== Records to use ==
____________________
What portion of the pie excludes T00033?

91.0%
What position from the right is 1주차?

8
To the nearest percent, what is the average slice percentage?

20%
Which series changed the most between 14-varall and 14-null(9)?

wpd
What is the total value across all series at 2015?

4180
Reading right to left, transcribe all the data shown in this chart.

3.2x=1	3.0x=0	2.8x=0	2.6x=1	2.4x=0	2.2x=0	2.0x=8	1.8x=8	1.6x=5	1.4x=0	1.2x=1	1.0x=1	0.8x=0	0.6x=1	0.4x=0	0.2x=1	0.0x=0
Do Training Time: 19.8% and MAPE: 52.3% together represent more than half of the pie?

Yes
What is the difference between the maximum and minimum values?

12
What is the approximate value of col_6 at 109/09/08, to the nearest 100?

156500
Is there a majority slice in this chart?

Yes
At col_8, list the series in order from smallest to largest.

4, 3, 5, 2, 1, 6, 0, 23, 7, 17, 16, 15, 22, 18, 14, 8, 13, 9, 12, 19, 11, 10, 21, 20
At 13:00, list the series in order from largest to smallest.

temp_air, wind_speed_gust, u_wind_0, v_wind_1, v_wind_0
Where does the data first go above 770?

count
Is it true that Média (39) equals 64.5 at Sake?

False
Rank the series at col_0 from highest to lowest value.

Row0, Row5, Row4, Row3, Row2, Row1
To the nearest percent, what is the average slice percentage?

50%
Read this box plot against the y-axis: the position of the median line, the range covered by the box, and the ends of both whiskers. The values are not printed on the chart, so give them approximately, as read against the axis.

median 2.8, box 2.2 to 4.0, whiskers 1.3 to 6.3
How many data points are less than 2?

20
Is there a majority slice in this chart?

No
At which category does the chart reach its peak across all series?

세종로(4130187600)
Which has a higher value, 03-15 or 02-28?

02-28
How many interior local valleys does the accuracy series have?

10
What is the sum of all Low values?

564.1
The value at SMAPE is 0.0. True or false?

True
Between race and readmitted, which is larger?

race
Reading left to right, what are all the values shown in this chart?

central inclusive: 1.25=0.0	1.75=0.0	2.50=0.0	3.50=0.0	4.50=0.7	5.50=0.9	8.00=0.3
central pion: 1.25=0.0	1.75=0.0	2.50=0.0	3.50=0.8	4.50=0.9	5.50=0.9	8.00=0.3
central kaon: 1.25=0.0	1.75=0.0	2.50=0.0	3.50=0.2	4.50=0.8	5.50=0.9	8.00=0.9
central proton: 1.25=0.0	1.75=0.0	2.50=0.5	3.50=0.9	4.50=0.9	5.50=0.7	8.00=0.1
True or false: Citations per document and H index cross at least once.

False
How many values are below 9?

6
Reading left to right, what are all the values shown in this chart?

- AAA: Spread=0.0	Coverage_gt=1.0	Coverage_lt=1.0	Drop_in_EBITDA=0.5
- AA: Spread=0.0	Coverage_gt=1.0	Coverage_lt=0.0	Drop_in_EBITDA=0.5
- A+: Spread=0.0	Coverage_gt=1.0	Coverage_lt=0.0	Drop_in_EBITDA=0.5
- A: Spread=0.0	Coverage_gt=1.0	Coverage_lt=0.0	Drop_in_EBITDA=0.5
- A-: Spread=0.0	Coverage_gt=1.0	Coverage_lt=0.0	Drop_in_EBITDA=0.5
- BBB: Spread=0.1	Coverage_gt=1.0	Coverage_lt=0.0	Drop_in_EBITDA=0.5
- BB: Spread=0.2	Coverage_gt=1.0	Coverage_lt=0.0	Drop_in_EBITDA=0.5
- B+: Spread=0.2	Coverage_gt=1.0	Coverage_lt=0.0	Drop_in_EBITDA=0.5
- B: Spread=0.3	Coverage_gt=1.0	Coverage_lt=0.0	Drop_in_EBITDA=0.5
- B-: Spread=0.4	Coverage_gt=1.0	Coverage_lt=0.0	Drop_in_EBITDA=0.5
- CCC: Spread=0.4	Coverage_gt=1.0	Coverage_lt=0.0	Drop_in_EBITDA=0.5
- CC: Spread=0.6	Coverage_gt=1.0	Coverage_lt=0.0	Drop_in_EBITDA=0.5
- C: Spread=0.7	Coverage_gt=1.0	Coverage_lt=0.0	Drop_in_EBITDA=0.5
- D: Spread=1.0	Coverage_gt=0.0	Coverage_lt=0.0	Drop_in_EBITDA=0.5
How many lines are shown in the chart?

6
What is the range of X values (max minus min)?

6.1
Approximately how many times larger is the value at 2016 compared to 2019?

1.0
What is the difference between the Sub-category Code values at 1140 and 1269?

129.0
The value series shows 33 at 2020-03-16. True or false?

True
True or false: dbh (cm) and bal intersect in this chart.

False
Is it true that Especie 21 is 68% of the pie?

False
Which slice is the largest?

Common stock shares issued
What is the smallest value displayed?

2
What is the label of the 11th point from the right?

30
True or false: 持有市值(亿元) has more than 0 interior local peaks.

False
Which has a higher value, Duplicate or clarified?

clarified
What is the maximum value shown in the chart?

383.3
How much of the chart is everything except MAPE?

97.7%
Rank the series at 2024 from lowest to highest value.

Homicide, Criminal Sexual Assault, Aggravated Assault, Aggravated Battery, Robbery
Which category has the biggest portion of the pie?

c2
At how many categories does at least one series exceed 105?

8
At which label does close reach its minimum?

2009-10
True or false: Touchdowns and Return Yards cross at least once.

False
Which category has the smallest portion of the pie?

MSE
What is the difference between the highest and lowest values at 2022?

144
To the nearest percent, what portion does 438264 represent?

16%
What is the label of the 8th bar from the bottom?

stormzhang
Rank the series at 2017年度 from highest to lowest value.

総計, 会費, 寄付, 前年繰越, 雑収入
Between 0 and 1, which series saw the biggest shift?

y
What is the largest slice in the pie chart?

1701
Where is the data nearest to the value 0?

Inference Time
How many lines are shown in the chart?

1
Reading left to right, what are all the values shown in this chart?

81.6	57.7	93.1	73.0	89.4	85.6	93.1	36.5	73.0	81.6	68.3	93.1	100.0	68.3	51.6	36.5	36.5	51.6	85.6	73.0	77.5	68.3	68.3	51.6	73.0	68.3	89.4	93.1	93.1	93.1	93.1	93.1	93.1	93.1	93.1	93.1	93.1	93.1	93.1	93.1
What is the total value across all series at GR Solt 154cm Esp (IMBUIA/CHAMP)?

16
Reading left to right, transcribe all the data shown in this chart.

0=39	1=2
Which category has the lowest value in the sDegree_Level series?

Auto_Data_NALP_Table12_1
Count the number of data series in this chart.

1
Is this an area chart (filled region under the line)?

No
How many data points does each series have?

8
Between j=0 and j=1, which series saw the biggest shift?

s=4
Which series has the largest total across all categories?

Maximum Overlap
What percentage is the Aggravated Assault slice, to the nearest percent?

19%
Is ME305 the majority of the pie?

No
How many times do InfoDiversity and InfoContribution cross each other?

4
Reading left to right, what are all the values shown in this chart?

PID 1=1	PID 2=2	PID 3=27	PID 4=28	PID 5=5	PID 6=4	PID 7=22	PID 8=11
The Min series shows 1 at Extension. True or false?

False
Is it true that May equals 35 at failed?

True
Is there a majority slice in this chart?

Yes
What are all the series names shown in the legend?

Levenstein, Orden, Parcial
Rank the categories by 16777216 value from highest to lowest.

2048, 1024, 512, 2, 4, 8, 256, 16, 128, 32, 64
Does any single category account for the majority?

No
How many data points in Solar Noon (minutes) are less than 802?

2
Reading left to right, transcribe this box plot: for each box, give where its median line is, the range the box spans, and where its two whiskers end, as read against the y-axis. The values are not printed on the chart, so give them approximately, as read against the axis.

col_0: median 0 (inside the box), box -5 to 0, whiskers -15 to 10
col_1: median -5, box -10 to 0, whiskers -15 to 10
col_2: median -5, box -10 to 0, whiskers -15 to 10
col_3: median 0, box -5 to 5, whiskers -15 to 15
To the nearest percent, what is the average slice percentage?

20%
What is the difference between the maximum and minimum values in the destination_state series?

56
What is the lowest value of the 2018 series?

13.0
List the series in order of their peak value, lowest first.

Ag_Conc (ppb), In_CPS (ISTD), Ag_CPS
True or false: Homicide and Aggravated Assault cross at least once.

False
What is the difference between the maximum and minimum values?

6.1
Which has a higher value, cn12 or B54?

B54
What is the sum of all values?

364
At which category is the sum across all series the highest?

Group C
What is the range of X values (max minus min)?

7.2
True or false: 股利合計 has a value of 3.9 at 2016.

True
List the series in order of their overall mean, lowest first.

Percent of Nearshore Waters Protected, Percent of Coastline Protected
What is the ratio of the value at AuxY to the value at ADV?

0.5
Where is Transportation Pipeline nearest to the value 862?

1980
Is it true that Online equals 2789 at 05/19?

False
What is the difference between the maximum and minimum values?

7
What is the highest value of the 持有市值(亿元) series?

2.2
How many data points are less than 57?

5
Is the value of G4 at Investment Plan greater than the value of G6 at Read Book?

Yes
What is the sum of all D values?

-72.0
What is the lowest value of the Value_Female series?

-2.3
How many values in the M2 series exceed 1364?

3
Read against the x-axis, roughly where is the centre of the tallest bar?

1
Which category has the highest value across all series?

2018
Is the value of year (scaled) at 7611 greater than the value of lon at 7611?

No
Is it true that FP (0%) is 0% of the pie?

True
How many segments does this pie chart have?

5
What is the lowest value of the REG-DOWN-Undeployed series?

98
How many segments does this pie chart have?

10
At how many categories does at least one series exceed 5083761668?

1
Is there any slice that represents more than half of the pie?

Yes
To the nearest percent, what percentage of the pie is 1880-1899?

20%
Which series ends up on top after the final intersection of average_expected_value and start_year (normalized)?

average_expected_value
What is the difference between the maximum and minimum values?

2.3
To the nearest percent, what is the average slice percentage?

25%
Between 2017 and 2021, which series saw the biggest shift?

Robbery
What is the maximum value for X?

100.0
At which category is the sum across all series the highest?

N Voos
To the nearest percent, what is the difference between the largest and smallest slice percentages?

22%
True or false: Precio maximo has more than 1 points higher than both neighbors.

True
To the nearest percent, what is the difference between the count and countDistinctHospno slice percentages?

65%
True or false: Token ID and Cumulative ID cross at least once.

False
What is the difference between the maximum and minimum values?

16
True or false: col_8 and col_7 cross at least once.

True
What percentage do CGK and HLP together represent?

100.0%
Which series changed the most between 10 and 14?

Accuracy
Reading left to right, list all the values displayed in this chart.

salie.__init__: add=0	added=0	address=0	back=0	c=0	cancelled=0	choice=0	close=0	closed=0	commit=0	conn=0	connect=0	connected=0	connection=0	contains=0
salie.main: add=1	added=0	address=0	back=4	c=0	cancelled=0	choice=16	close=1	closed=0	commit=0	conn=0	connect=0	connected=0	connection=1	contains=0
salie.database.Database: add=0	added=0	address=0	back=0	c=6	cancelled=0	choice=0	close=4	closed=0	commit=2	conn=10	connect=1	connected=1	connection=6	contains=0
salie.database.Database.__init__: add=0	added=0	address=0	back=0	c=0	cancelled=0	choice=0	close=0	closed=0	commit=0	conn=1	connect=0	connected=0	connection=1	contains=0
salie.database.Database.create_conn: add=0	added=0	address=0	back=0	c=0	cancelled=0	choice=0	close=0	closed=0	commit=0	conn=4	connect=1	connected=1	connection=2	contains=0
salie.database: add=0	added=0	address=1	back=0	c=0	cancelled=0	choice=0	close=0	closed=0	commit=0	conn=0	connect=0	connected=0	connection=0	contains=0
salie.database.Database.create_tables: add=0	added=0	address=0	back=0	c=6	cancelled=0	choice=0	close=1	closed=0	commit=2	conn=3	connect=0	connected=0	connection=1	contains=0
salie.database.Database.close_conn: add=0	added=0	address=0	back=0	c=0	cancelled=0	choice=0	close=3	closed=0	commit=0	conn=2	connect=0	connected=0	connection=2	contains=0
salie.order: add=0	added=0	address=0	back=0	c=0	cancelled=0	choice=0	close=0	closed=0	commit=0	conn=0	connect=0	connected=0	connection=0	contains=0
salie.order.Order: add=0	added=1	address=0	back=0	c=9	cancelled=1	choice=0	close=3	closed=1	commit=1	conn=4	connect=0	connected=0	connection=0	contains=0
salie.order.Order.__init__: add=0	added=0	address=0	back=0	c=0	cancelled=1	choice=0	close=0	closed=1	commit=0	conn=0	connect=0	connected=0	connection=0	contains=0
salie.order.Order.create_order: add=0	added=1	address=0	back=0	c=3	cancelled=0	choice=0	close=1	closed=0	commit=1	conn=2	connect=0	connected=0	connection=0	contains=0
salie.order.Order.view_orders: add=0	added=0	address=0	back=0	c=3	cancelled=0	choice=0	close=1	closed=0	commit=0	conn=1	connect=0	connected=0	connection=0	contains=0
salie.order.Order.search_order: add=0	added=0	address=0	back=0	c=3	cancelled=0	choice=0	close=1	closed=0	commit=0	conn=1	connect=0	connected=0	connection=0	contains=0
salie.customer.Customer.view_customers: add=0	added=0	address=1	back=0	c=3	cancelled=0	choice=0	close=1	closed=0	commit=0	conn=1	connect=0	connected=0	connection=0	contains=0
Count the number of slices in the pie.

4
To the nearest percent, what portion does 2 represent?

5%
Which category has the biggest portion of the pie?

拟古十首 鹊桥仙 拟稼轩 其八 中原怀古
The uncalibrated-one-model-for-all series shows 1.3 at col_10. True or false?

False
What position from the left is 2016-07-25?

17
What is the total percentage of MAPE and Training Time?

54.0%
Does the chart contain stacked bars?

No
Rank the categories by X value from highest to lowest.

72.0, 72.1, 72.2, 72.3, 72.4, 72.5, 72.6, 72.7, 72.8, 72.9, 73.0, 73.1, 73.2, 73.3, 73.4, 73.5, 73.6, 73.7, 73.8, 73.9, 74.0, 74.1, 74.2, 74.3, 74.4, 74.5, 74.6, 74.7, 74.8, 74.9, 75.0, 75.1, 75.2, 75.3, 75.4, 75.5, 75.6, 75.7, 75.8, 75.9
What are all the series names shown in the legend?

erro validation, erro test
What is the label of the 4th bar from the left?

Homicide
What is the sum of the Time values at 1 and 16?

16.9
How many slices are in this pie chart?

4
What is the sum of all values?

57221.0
____________________
== Work order ==
Copy out the stretch from the start of the data through the line containing "How many data points are less than 2?", keeping every line identical to the original.

== Answer section ==
What portion of the pie excludes T00033?

91.0%
What position from the right is 1주차?

8
To the nearest percent, what is the average slice percentage?

20%
Which series changed the most between 14-varall and 14-null(9)?

wpd
What is the total value across all series at 2015?

4180
Reading right to left, transcribe all the data shown in this chart.

3.2x=1	3.0x=0	2.8x=0	2.6x=1	2.4x=0	2.2x=0	2.0x=8	1.8x=8	1.6x=5	1.4x=0	1.2x=1	1.0x=1	0.8x=0	0.6x=1	0.4x=0	0.2x=1	0.0x=0
Do Training Time: 19.8% and MAPE: 52.3% together represent more than half of the pie?

Yes
What is the difference between the maximum and minimum values?

12
What is the approximate value of col_6 at 109/09/08, to the nearest 100?

156500
Is there a majority slice in this chart?

Yes
At col_8, list the series in order from smallest to largest.

4, 3, 5, 2, 1, 6, 0, 23, 7, 17, 16, 15, 22, 18, 14, 8, 13, 9, 12, 19, 11, 10, 21, 20
At 13:00, list the series in order from largest to smallest.

temp_air, wind_speed_gust, u_wind_0, v_wind_1, v_wind_0
Where does the data first go above 770?

count
Is it true that Média (39) equals 64.5 at Sake?

False
Rank the series at col_0 from highest to lowest value.

Row0, Row5, Row4, Row3, Row2, Row1
To the nearest percent, what is the average slice percentage?

50%
Read this box plot against the y-axis: the position of the median line, the range covered by the box, and the ends of both whiskers. The values are not printed on the chart, so give them approximately, as read against the axis.

median 2.8, box 2.2 to 4.0, whiskers 1.3 to 6.3
How many data points are less than 2?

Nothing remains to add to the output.